Jules Richard[374] déclare qu'«un bibliophile ne conserve pas les livres qu'on lit une fois, mais seulement ceux qu'on relit avec plaisir, et que, par conséquent, on relie plus ou moins richement». Sous sa forme humoristique et plaisante, l'avis a du bon, surtout pour les amateurs parisiens, logés toujours si à l'étroit, et il mérite d'être retenu.

Est-il raisonnable,—les ouvrages de référence à part, comme nous l'avons dit au début de ce chapitre,—d'acheter plus de livres qu'on n'en peut lire, et n'est-ce pas une excellente habitude de n'effectuer de nouveaux achats qu'après avoir terminé la lecture des acquisitions précédentes?

Il semble à première vue qu'il ne puisse y avoir doute à ce sujet, et qu'il faille répondre à cette dernière question par l'affirmative.

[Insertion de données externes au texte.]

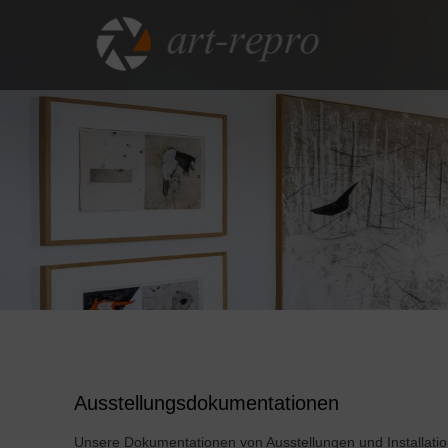
Ausstellungsdokumentationen
Unsere Dokumentationen von Ausstellungen und Installati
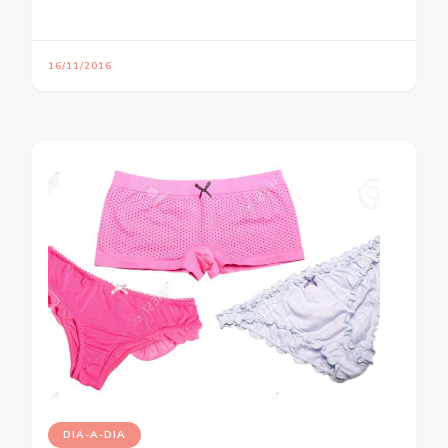
16/11/2016
DIA-A-DIA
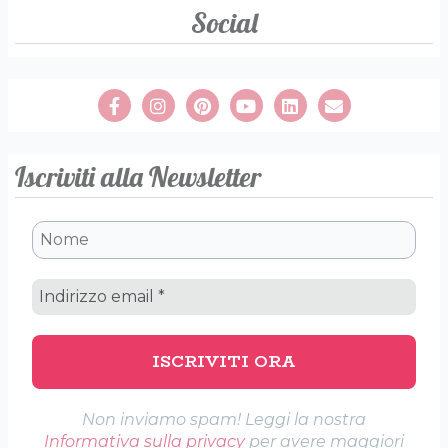
Social
Iscriviti alla Newsletter
Non inviamo spam! Leggi la nostra
Informativa sulla privacy
per avere maggiori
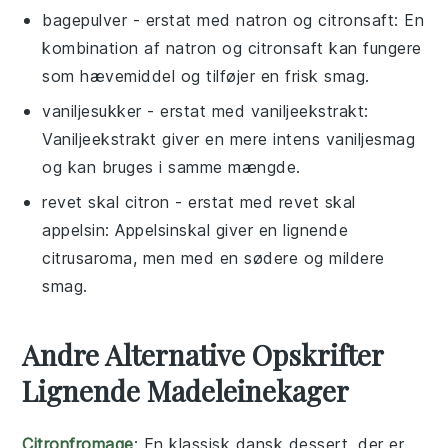
bagepulver
- erstat med
natron og citronsaft
: En
kombination af natron og citronsaft kan fungere
som hævemiddel og tilføjer en frisk smag.
vaniljesukker
- erstat med
vaniljeekstrakt
:
Vaniljeekstrakt giver en mere intens vaniljesmag
og kan bruges i samme mængde.
revet skal citron
- erstat med
revet skal
appelsin
: Appelsinskal giver en lignende
citrusaroma, men med en sødere og mildere
smag.
Andre Alternative Opskrifter
Lignende Madeleinekager
Citronfromage
: En klassisk dansk dessert, der er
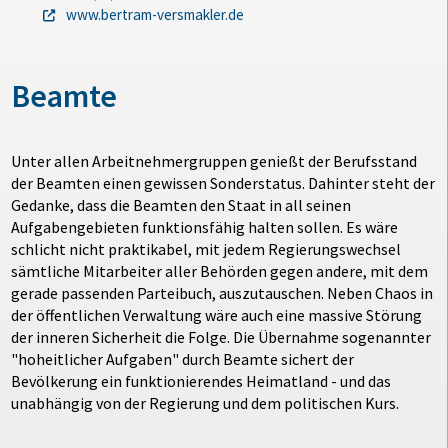
www.bertram-versmakler.de
Beamte
Unter allen Arbeitnehmergruppen genießt der Berufsstand
der Beamten einen gewissen Sonderstatus. Dahinter steht der
Gedanke, dass die Beamten den Staat in all seinen
Aufgabengebieten funktionsfähig halten sollen. Es wäre
schlicht nicht praktikabel, mit jedem Regierungswechsel
sämtliche Mitarbeiter aller Behörden gegen andere, mit dem
gerade passenden Parteibuch, auszutauschen. Neben Chaos in
der öffentlichen Verwaltung wäre auch eine massive Störung
der inneren Sicherheit die Folge. Die Übernahme sogenannter
"hoheitlicher Aufgaben" durch Beamte sichert der
Bevölkerung ein funktionierendes Heimatland - und das
unabhängig von der Regierung und dem politischen Kurs.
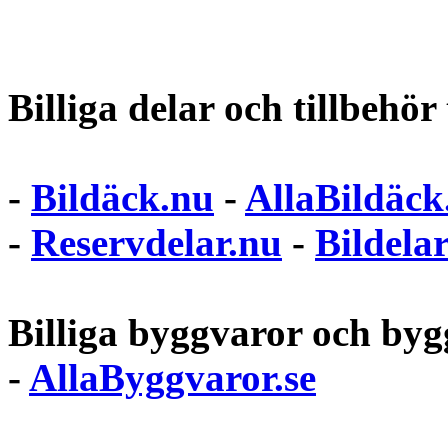
Billiga delar och tillbehör t
-
Bildäck.nu
-
AllaBildäck
-
Reservdelar.nu
-
Bildela
Billiga byggvaror och bygg
-
AllaByggvaror.se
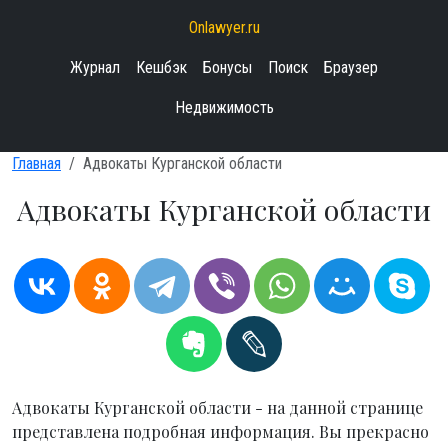
Onlawyer.ru
Журнал
Кешбэк
Бонусы
Поиск
Браузер
Недвижимость
Главная
Адвокаты Курганской области
Адвокаты Курганской области
Адвокаты Курганской области - на данной странице
представлена подробная информация. Вы прекрасно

Un écrivain que l'à-peu-près n'effrayait pas et qui a commis bien des hérésies en bibliographie et ailleurs, Jules Janin, a émis ce conseil, dans un opuscule «fort joli et bien écrit, mais dont le principal mérite est d'être rare[375]l'Amour des livres: «N'achetez aujourd'hui que si vous avez lu, d'un bout à l'autre, le livre acheté il y a deux mois, il y a six semaines. Furetière demandait un jour à son père de l'argent pour acheter un livre.—«Or ça, répondait le bonhomme, il est donc vrai que tu sais tout ce qu'il y avait dans l'autre, acheté la semaine passée?» C'était bien répondre[376]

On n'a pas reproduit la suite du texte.